**DOCUMENT TEXT:**
[BEGIN]
A drinking fountain and lamp was erected in his memory in 1880 outside the old town hall in Market Street. The structure was seated on a large square plinth bordered by four cast iron guard posts, and bore an inscription: Presented To The Shareholders Of The Lancaster Gas Company 1880 In Memory Of Edward Denis De Vitre , M.D., 40 Years Chairman Of The Company

It was relocated some time before 1903 per photographic evidence and installed in Queen’s Square near King Street until 1942 when it was permanently removed. An obstacle to motor traffic is the most likely reason for its removal, in addition to public awareness of water sanitation.

The fountain was design number 194 registered to George Smith & Co. manufactured by the Sun Foundry of Glasgow. The original structure was 17 feet 2 inches high. The pedestal with chamfered edge hosted four panels containing a lion mascaron with self-closing tap from which water spouted into demi-lune basins. Drinking water was captured in metal cups suspended on chains. Overflow water drained into small troughs at ground level for dogs.
[END]
Dataset excerpt:
[BEGIN]
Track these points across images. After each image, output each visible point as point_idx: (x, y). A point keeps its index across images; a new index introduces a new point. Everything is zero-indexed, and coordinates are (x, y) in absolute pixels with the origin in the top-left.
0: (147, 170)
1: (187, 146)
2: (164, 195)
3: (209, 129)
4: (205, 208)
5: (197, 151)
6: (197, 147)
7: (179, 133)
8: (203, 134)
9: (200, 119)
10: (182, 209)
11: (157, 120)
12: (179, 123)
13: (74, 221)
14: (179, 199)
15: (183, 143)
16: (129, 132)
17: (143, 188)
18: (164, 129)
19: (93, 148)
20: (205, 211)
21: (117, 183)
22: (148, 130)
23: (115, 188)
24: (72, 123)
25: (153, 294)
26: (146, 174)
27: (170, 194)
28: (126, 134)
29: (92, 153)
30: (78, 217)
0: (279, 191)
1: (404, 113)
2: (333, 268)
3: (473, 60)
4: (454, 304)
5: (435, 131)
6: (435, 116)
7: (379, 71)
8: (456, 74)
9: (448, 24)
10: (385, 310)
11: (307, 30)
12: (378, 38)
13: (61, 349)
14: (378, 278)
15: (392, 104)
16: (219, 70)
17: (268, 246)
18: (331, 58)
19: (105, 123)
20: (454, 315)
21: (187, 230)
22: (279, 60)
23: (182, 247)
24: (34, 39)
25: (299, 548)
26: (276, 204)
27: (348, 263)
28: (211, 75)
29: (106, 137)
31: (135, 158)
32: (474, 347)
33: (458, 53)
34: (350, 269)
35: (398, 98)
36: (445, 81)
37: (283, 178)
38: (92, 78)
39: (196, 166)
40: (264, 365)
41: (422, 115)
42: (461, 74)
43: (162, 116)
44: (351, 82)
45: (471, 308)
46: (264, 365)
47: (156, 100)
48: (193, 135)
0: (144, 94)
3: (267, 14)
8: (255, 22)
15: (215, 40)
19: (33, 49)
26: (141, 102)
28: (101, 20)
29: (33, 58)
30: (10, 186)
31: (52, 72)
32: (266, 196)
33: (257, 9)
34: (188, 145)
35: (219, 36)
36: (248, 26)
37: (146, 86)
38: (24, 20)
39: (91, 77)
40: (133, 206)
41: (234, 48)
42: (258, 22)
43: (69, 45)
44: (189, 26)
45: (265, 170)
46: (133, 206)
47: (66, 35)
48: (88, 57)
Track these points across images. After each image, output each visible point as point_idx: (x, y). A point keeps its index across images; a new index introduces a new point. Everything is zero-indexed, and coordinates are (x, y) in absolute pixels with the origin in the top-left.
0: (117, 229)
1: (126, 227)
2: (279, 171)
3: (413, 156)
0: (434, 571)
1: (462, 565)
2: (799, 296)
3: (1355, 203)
[END]
**TASK GOAL:** Resume the passage above about the memorial drinking fountain in Lancaster, beginning right after its last sentence.

**REPLY:**
A frieze of acanthus leaves was situated beneath the capital upon which there was a lamp standard with a base of four decorative scrolls. The pedestal had a bulbous base with bas-relief extending into a fluted column with bands. A two tiered acroter supported decorative yoke maintenance arms and a tapered hexagon glass lantern.

Glossary:

  • Acanthus, one of the most common plant forms (deeply cut leaves) to make foliage ornament and decoration
  • Acroter, flat base
  • Bas-relief, sculpted material that has been raised from the background to create a slight projection from the surface
  • Capital, the top of a column that supports the load bearing down on it
  • Chamfer, a beveled edge
  • Compass cross, a cross of equal vertical and horizontal lengths, concentric with and overlaying a circle.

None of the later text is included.